═══ Task data

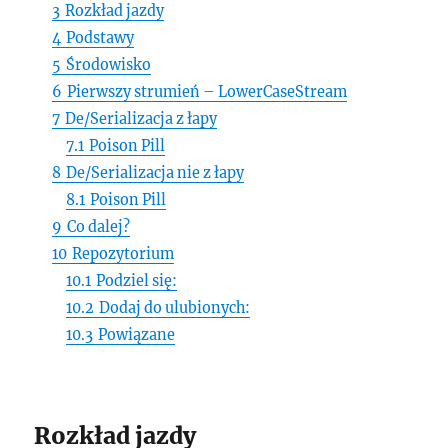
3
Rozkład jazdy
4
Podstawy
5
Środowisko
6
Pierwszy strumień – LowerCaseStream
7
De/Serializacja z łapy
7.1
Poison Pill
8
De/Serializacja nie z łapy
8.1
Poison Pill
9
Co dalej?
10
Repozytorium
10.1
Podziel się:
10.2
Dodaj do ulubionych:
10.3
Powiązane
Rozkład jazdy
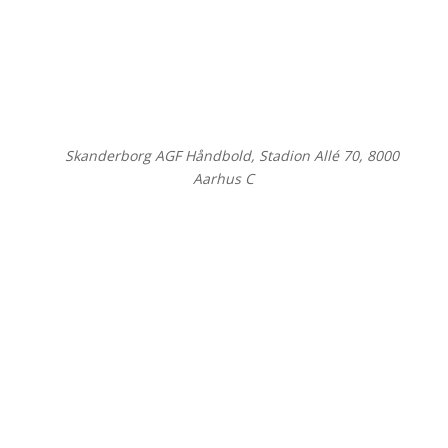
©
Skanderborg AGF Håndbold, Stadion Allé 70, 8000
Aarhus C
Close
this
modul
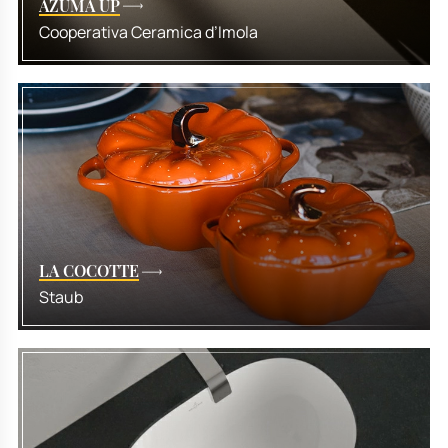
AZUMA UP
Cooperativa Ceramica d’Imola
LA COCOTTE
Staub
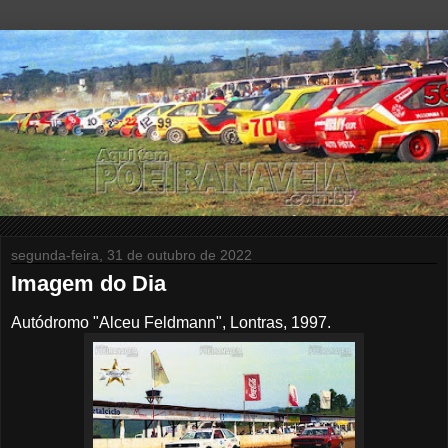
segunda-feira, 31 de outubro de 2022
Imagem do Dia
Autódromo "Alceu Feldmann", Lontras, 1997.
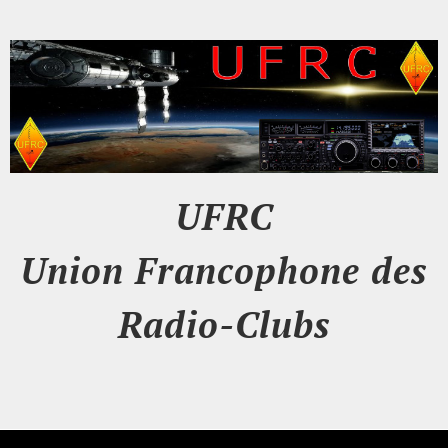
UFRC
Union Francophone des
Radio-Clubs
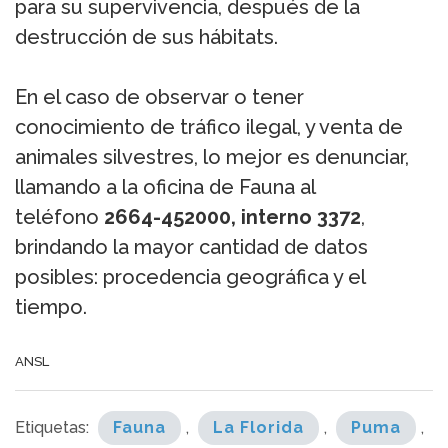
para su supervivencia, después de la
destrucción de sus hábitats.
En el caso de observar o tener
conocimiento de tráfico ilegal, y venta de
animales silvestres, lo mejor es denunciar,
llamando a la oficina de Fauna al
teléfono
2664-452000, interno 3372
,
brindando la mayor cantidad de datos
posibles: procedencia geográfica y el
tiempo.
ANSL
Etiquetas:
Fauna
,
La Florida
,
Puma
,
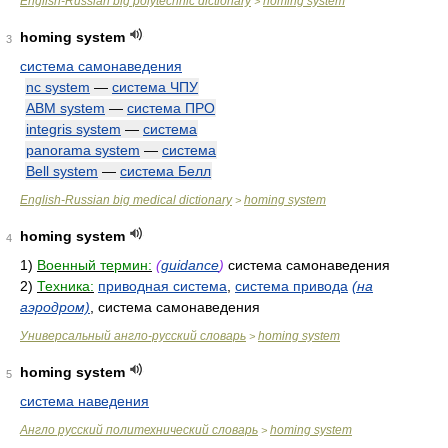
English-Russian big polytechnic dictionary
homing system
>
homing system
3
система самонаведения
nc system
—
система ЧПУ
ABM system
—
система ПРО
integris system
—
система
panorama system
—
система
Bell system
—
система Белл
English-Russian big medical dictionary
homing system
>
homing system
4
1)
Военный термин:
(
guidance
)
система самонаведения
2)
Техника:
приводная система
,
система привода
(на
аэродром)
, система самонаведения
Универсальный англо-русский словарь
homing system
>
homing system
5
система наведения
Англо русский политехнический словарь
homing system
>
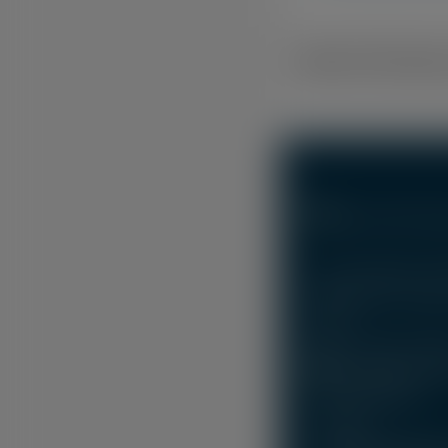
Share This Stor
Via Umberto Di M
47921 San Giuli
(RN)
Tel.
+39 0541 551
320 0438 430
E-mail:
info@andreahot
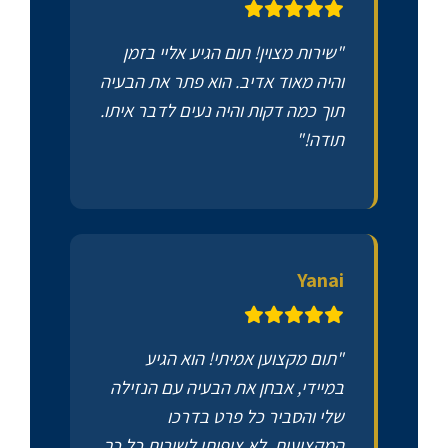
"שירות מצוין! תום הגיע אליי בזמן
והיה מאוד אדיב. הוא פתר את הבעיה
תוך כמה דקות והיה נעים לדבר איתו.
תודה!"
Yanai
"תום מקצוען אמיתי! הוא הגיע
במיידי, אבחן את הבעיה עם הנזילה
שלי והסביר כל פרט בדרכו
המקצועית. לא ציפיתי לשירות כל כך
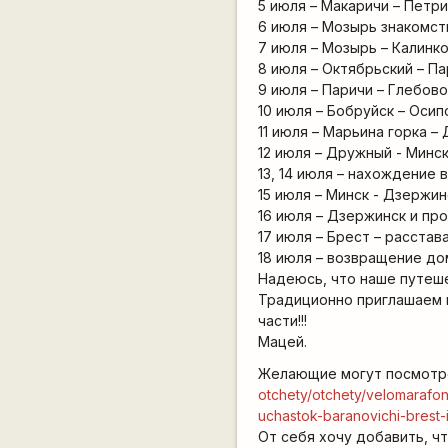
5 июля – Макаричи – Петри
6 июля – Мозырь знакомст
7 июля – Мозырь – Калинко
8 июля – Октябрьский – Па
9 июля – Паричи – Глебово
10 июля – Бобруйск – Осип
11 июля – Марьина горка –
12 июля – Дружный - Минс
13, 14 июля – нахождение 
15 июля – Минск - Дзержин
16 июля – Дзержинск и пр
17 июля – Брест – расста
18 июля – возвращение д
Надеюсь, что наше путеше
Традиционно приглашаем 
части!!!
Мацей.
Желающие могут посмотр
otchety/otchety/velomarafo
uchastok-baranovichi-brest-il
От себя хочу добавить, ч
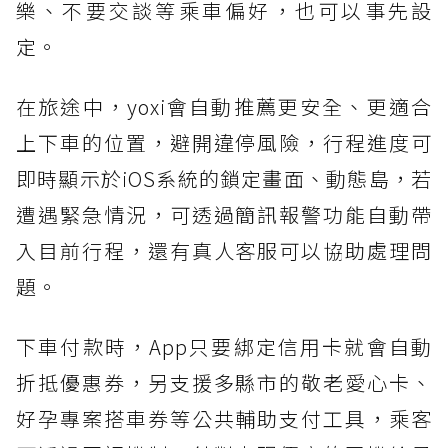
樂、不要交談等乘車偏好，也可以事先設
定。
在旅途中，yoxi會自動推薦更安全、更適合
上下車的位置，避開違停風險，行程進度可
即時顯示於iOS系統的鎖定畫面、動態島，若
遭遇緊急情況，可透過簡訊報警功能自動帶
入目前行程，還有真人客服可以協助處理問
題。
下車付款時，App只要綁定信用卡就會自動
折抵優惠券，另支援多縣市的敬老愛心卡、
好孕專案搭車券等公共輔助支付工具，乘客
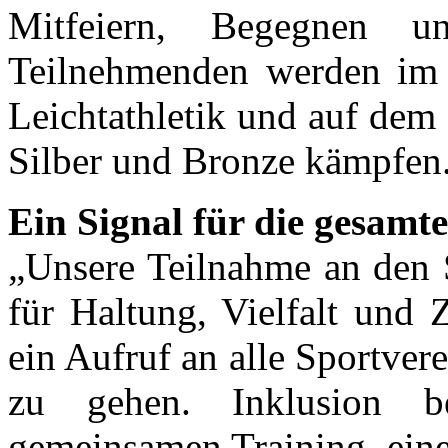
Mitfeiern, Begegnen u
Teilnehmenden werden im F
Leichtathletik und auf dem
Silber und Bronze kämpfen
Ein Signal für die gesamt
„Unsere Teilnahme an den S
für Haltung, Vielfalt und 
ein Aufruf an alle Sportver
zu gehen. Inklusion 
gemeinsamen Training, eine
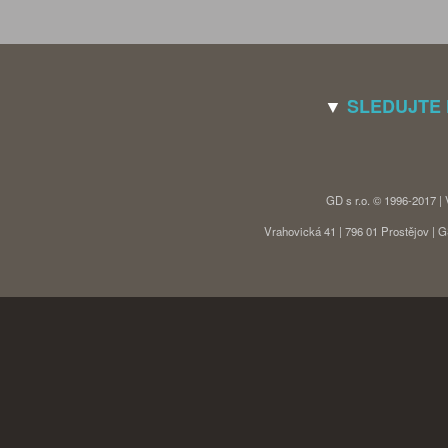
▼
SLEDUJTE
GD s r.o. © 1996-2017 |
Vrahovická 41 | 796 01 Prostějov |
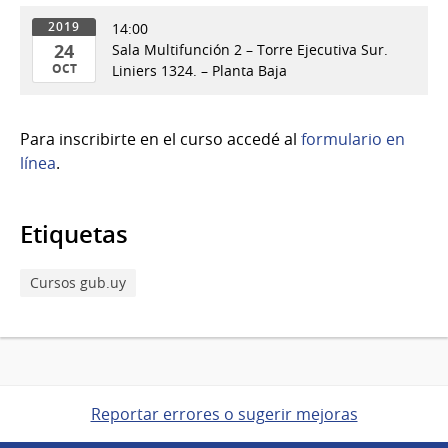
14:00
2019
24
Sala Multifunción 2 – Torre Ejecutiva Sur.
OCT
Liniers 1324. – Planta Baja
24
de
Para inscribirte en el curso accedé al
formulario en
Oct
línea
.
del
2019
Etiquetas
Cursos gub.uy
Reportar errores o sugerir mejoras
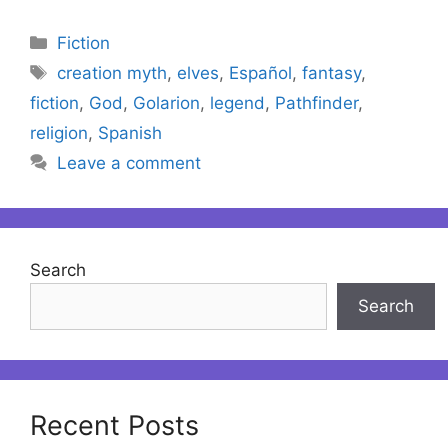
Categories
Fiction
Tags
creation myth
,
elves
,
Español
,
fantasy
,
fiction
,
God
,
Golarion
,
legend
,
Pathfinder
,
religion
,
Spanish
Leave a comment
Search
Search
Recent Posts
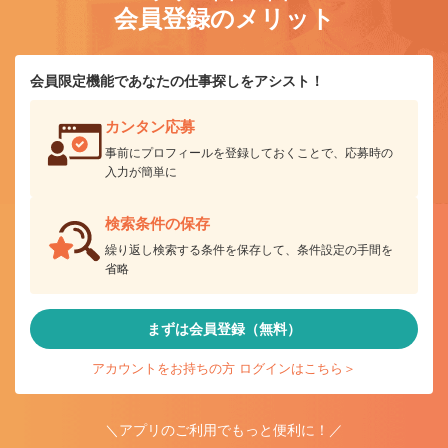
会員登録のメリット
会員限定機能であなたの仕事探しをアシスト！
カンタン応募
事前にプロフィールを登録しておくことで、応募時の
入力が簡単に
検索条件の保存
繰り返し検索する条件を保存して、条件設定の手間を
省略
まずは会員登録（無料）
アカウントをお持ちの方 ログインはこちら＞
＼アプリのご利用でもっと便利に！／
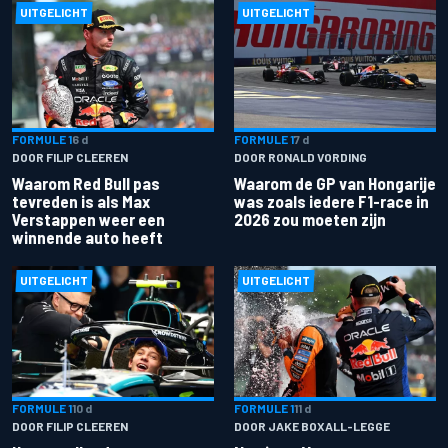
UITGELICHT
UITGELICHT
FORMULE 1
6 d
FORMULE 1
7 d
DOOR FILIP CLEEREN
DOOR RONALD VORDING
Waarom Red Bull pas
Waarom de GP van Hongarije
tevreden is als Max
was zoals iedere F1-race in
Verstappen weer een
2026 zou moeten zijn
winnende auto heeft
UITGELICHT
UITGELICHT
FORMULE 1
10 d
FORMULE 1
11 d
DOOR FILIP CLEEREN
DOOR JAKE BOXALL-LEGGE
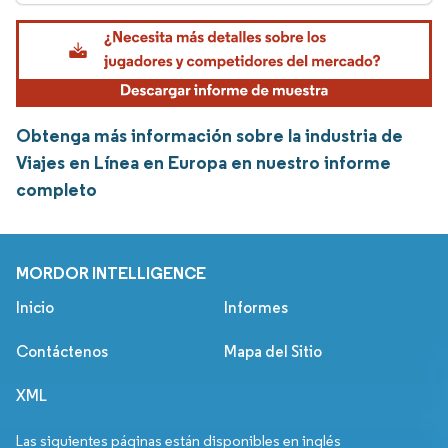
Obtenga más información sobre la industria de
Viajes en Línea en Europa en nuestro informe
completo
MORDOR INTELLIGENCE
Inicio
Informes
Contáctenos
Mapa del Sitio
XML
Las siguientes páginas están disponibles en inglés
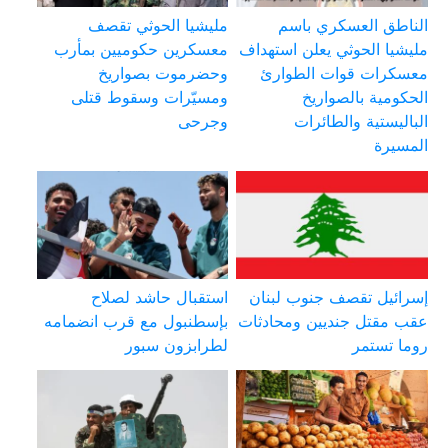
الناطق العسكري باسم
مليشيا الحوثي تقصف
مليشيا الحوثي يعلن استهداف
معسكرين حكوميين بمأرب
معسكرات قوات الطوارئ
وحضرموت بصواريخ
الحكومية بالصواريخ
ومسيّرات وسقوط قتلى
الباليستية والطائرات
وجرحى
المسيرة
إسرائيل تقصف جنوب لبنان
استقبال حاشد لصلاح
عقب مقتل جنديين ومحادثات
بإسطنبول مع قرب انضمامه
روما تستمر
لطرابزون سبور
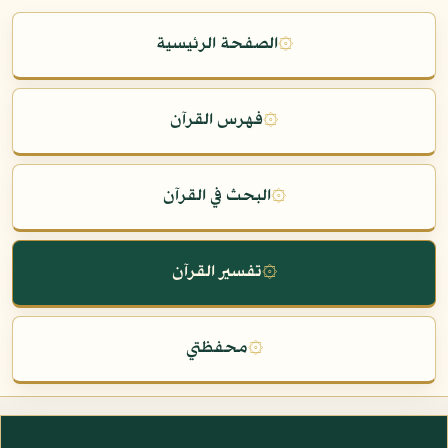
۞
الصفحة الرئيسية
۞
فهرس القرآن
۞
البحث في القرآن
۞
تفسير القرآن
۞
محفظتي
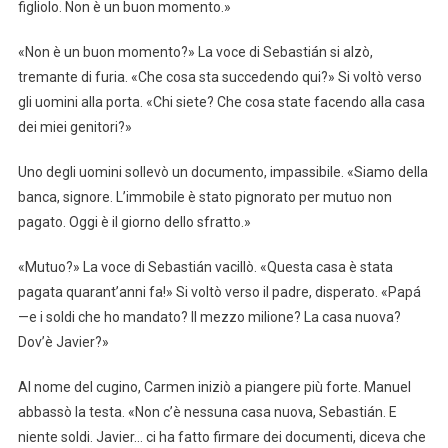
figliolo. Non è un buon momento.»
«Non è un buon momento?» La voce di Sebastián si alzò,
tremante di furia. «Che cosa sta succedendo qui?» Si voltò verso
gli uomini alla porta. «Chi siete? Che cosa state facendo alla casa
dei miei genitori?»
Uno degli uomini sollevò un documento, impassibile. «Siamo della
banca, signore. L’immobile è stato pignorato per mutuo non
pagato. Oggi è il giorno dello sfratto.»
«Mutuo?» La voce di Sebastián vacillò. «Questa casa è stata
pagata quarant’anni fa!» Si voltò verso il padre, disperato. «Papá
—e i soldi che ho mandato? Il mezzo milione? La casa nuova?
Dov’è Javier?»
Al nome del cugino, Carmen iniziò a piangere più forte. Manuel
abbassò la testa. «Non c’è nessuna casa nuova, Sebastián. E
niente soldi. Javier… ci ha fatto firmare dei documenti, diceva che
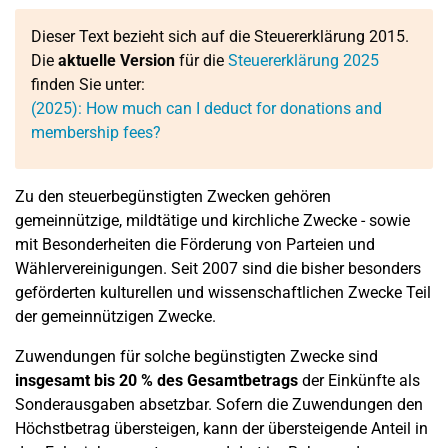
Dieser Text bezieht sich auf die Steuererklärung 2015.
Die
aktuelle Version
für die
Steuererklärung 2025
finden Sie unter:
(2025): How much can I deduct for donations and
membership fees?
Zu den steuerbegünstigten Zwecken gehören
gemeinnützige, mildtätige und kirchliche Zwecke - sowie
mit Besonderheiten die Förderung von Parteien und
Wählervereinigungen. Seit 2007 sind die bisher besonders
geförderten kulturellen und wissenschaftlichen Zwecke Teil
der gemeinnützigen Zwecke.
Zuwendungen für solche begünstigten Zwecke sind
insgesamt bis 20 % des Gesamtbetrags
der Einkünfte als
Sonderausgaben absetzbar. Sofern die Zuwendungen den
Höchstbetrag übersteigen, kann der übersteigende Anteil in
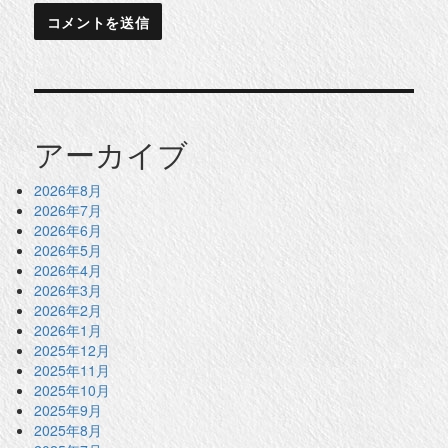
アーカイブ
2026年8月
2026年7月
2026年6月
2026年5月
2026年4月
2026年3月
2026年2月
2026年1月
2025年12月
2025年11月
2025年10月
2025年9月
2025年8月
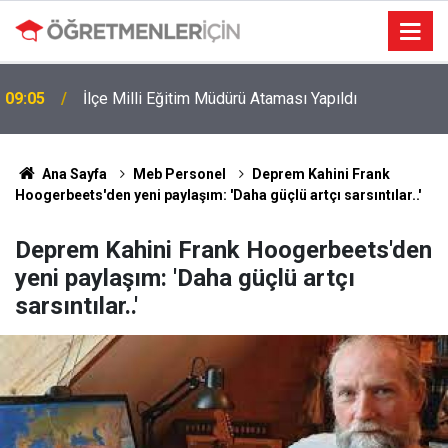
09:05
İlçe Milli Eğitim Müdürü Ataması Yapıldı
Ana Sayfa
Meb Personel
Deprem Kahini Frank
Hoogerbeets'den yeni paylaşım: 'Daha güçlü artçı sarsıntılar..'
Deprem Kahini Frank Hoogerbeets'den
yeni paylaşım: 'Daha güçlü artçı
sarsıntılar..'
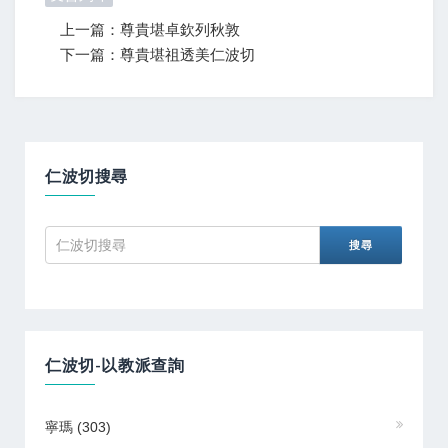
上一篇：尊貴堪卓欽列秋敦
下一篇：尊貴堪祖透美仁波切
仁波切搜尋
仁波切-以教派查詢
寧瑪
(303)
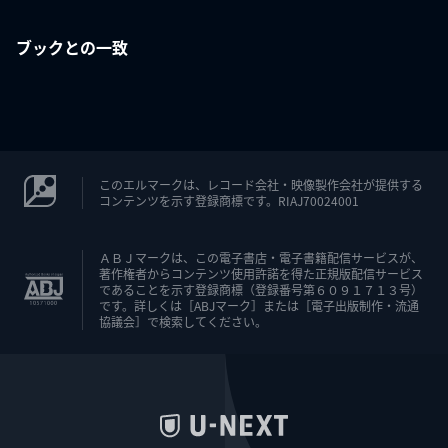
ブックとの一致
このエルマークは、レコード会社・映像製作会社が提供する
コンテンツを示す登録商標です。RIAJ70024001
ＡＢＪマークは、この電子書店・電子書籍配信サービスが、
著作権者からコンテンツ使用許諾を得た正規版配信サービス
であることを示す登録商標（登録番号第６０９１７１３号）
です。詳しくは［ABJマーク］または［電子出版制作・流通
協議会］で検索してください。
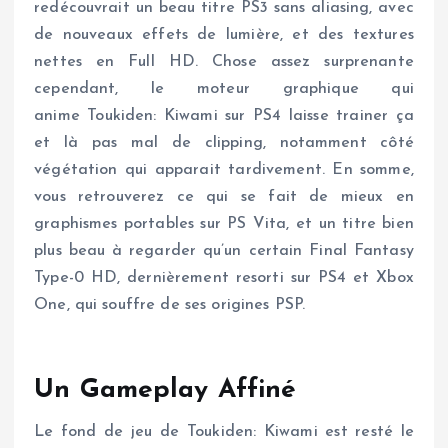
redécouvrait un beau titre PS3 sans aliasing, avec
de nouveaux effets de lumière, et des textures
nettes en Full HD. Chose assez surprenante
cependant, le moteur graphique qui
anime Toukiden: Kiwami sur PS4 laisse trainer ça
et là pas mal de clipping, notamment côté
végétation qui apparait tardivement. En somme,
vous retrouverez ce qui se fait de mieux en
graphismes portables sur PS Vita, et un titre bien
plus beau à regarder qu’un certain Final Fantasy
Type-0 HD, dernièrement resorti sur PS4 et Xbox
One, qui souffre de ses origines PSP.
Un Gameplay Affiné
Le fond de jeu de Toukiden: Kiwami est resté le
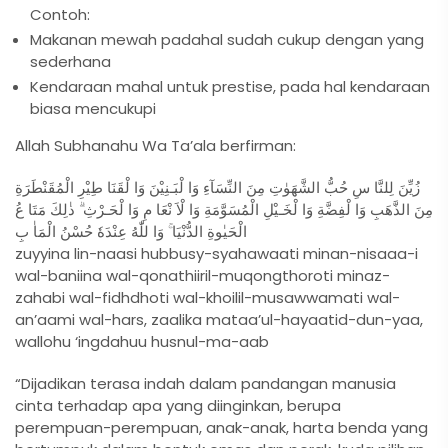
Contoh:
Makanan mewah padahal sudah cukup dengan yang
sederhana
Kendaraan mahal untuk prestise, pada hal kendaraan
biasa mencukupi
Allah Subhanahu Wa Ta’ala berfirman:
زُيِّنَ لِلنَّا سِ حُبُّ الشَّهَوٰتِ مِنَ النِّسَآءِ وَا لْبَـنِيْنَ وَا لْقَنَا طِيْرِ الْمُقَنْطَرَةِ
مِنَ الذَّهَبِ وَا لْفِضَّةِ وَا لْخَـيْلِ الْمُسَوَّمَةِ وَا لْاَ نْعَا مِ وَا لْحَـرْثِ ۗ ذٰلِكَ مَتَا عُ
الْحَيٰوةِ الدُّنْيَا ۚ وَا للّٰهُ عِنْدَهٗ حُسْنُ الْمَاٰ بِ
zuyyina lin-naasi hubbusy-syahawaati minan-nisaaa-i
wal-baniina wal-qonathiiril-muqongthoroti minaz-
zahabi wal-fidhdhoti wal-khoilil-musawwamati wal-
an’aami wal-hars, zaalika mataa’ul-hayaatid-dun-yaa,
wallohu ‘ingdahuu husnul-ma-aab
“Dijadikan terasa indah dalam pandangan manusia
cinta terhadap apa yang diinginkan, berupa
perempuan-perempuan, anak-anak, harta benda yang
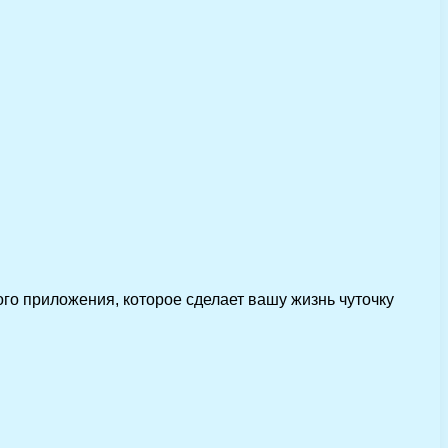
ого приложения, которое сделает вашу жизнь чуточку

══════

What the exercise asks >> From the data above, collect every line that contains the word "English". Case matters.

Answer for the task >>
English-Russian big polytechnic dictionary
English-Russian big medical dictionary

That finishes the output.